Wir schreiben das Jahr 2014 - ein historisches Datum, wenn man es auch mit dem Tag 9 und dem Monat 11 in Verbindung bringt - aber Vorsicht, ja nicht verwechseln, sonst gibt‘s mit dem Big Brother (Is watching you!) Ärger.
Vor genau 25 Jahren erlebte ich einen der glücklichsten, wenn nicht sogar den glücklichsten Tag meines Lebens.
Die Mauer fiel am 9. November 1989 und meine Gefangenschaft in einem Land, das Kafka in seinem „Prozess“ nicht hätte besser beschreiben können, war mit einem Schlag beendet.
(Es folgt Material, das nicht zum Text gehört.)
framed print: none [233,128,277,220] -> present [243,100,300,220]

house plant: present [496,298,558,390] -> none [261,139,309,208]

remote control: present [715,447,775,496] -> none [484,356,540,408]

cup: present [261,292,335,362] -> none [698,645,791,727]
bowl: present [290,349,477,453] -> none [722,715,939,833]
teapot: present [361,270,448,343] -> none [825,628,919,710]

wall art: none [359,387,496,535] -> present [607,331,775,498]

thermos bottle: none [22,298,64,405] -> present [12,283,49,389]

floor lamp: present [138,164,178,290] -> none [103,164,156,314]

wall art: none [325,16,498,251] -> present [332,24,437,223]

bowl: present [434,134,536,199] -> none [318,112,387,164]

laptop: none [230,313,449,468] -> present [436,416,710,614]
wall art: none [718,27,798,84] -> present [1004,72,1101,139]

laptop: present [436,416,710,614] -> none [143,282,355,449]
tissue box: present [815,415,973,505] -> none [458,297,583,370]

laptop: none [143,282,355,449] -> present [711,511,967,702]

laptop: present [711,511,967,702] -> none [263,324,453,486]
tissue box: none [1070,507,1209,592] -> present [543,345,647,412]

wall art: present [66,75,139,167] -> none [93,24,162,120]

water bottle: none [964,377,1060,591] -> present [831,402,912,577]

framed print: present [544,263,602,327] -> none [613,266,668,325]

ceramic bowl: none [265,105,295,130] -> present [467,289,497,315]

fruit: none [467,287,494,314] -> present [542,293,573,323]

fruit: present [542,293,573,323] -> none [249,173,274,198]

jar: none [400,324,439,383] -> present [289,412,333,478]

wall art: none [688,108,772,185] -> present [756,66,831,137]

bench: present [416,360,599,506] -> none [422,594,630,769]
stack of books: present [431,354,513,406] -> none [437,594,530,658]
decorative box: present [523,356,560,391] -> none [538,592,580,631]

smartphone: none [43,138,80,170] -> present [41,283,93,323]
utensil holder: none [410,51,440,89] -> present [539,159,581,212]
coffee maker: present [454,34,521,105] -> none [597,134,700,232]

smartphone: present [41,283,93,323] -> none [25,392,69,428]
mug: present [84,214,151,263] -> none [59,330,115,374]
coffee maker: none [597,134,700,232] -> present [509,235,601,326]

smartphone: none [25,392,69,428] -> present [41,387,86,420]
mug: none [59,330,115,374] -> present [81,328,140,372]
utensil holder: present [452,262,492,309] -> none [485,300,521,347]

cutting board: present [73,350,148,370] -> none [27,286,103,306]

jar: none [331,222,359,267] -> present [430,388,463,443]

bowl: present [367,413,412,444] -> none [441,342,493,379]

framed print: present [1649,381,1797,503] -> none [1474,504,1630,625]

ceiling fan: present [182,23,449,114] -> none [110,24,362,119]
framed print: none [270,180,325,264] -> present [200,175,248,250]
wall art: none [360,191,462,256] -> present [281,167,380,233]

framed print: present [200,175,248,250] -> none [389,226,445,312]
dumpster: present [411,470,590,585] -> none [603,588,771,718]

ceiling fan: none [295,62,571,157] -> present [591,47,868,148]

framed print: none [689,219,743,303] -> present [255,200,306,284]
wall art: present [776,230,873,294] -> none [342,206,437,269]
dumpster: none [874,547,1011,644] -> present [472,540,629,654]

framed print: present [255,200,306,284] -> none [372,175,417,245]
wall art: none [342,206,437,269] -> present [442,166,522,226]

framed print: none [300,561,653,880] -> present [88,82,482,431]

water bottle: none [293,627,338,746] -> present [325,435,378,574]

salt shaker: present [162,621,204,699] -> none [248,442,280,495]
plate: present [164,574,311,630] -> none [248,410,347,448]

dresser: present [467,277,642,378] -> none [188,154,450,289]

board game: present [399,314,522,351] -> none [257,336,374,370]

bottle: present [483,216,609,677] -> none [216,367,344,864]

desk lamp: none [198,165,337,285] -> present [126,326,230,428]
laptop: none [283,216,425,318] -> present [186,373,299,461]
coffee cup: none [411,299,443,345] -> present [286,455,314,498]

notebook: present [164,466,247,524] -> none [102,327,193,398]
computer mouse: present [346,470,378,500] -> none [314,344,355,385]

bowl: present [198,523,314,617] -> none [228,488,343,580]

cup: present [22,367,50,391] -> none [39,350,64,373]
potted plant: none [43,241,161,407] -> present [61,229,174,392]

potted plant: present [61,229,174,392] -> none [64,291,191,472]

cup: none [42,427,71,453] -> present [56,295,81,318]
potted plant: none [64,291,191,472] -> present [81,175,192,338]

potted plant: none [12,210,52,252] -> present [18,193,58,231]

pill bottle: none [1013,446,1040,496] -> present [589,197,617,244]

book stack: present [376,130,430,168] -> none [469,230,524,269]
Genauso wie diese Gefangenschaft am 13. August 1961 mit einem Schlag begann, obwohl die wahren Täter nicht etwa die plötzlich Gefangenen, sondern die unerbittlichen, ideologisch-diktatorischen Gefängniswärter waren, endete sie auch wieder - leider mussten viele der damaligen Gefängniswärter nicht wirklich für das gerade stehen, was sie ihren unschuldigen Gefangenen oder ihren Opfern, die diese 28jährige Gefangenschaft nicht überlebten, angetan hatten.
Aber war die Geschichte wirklich jemals gerecht?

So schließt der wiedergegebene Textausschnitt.